Не думать невозможно
Парень просыпается от привычного вопля: «Подъем!» От сладкого сна еще остался какой-то запах — то ли ржаного хлеба, то ли любимой девушки. Напяливая обмундирование, солдат пытается вспомнить сновидение, чтобы оставить его при себе. Второй вопль дежурного по роте заглушает все: «Выходи строиться!» На физзарядке солдат, проклиная себя за неумение отвертеться от беготни, старается думать с удовольствием о завтраке, но чувствует: день испорчен. По возвращении в казарму солдат оглядывается по сторонам: помещение как помещение, все привычно, все свое. Только вот земля под ногами не своя — немецкая. Там, за военным городком, живут немцы. Забор части служит границей между ним и немцами, а еще дальше, через квартала два — еще одна граница, не забор уже, а стена-граница, и разделяет она одних немцев и других.
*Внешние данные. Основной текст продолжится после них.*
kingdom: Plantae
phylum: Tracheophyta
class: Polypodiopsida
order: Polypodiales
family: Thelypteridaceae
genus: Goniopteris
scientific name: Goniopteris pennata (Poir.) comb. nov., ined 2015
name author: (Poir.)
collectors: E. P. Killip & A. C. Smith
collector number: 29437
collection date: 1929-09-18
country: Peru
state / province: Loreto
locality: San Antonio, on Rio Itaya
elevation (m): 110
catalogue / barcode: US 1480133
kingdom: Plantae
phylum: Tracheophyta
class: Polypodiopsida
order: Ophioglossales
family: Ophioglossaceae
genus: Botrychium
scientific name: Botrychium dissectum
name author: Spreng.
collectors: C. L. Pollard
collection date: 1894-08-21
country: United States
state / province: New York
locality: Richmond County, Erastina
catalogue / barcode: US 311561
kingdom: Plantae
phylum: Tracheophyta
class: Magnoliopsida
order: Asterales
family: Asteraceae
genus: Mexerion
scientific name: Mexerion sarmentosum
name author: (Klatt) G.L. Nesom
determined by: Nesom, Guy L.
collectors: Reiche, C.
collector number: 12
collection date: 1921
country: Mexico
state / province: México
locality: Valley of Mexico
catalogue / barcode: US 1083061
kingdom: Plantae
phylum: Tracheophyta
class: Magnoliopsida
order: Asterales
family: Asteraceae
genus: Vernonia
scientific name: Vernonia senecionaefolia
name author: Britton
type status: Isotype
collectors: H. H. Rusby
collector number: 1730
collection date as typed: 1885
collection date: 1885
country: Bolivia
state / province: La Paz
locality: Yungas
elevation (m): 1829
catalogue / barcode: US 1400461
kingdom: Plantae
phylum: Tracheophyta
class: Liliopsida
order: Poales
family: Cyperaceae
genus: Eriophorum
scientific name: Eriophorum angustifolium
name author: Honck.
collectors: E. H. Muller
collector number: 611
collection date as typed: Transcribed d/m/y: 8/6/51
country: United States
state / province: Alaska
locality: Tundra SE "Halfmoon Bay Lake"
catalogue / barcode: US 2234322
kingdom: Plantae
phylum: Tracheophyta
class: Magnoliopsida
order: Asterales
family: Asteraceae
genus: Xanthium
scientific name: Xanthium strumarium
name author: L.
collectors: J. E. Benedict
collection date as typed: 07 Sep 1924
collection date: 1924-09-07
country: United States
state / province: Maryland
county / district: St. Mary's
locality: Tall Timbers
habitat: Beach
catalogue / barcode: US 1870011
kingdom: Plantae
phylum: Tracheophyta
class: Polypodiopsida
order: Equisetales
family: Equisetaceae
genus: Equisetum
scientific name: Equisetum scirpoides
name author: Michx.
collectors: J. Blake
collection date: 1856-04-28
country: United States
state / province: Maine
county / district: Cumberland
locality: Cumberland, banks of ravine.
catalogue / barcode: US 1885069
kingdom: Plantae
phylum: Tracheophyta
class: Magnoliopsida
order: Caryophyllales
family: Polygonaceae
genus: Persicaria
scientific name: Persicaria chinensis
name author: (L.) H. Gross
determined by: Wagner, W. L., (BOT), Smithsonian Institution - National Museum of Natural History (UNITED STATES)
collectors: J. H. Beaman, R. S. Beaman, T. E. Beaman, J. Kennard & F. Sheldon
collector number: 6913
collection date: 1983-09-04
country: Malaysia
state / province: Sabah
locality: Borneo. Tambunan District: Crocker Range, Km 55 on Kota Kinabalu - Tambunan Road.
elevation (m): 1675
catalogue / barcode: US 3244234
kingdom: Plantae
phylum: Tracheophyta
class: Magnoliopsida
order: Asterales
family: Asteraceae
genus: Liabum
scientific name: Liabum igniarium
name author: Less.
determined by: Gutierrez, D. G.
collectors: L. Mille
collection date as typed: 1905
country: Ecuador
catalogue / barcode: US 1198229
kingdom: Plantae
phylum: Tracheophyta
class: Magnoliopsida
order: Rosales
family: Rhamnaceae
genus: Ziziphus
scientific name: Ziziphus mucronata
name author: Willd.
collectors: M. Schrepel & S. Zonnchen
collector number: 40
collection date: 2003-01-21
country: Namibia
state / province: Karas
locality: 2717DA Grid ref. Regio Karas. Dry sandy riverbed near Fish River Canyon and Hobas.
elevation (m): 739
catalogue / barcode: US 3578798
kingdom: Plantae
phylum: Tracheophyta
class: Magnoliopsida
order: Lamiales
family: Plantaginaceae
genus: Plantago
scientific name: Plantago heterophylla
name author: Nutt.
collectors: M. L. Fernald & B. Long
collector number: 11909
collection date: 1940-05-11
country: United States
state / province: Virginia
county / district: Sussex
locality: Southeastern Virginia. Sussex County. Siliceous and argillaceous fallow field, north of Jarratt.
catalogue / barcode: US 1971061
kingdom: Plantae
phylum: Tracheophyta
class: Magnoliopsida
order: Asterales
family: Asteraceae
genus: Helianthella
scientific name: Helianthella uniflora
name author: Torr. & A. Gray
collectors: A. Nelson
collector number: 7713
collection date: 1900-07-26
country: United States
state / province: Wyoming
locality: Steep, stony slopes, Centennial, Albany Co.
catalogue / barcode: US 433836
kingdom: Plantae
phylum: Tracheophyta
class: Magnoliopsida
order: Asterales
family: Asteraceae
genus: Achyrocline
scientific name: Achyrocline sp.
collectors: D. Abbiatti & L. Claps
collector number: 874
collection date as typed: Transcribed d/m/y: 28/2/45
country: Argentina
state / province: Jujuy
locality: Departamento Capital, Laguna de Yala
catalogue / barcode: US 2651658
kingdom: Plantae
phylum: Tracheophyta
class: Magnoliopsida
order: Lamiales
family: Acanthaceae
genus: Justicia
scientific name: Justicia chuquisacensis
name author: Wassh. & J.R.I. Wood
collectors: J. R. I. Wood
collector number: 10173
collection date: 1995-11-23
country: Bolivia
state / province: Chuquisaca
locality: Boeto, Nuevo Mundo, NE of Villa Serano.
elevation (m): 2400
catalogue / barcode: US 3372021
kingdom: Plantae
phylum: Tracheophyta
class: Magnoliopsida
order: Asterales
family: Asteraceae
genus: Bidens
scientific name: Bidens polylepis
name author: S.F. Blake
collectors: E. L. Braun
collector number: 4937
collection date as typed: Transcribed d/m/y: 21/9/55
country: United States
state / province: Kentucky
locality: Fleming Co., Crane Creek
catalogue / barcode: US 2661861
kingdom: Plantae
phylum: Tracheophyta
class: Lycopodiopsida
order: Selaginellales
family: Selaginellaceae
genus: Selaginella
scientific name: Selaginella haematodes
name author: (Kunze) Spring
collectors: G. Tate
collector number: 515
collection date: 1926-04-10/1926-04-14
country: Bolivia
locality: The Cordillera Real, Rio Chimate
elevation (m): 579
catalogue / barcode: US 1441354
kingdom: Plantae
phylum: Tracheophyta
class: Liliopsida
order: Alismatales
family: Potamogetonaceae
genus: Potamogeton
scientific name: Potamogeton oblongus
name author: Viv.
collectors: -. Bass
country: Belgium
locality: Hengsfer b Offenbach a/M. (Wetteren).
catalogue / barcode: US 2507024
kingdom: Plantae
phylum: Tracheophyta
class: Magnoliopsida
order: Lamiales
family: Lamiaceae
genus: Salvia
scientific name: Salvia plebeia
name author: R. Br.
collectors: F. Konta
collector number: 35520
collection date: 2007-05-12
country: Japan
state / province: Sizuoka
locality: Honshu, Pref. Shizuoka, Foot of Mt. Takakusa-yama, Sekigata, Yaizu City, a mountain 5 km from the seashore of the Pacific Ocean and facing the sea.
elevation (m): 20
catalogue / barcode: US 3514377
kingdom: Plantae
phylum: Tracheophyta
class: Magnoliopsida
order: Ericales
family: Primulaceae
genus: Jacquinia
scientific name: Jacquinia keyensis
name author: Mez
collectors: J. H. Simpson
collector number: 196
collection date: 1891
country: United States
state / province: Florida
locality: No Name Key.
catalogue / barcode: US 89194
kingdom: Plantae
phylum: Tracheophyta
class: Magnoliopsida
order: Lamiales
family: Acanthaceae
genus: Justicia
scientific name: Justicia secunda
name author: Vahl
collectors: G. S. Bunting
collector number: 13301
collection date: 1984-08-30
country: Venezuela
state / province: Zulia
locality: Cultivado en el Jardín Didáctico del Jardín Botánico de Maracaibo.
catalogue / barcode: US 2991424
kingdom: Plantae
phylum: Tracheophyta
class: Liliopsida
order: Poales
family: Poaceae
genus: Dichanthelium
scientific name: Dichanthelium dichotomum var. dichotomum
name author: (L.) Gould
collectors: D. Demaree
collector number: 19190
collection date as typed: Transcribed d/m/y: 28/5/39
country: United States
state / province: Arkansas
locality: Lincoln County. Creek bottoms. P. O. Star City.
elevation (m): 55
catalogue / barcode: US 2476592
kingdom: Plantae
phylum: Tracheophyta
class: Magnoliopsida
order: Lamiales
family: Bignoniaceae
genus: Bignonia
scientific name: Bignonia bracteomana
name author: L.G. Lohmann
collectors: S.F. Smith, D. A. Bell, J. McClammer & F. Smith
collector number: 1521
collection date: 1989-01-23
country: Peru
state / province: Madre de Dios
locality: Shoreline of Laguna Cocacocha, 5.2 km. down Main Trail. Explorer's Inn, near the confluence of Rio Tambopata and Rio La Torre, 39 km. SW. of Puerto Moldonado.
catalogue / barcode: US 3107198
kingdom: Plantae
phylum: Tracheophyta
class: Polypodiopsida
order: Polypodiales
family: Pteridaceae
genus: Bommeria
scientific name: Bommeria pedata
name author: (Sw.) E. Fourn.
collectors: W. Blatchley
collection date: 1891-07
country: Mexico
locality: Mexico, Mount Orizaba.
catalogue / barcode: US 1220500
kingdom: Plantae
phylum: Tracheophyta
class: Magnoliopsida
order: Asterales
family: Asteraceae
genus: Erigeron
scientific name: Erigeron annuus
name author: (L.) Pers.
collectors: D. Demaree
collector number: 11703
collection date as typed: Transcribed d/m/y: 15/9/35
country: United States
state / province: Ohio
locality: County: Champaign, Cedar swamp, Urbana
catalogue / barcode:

Два года назад призывник, узнав, что его и его товарищей по призывному пункту отправляют служить в Германию, обрадовался. Служить за границей, увидеть, может быть, Берлин! Ему, парню из-под Пензы, такое и в голову не приходило! Уже в эшелоне от солдат из охраны он узнал, что войска в Германии получают лучшее довольствие. Тогда в эшелоне все радовались, не замечая или не желая замечать иронических взглядов солдат охраны. Один, подвыпив, зло заорал: «Зелень неотесанная, чего зубы скалите? Узнаете, по чем фунт немецкого изюма, когда вместо водки будете по праздникам попивать какой-то вонючий „кюмелль“. Увидите, молочные губы, что это такое — видеть, как мимо части ходят люди, глядящие на вас, как на прокаженных!»
Их привезли в одно из предместий Берлина. Во круг было чисто. Из окон автобуса, доставляющего их в часть, солдат видел опрятных людей. Чужое шло ему навстречу. Так ребенок смотрит в кинотеатре свой первый мультфильм. Солдат любовался аккуратными пейзажами. Простора русского не было, но было изящество, рожденное долгим трудом человека. Он смутно понимал, что узрел необычное, но так же смутно ему во что-то не верилось. Только много позже он понял, когда родилось неверие в естественность происходящего. Это произошло в первый же день, и это удивляло своей простотой: их выгрузили не на вокзале, а на пустынном полустанке, их заставляли торопиться. Их старались скрыть от немцев, их везли по Германии не как защитников, не как завоевателей, а как воров.
В казарме было относительно спокойно: кругом привычные лица, русская речь, ругань. Но казарма, военный городок были островом в чужом мире. Хотя люди этого мира, как и мы, строили социализм, коммунизм, но, пробегая мимо забора-границы, они были вежливо-холодными, а чаще всего делали вид, что не замечают нас. И это было неприятно. Равнодушие всегда оскорбляет.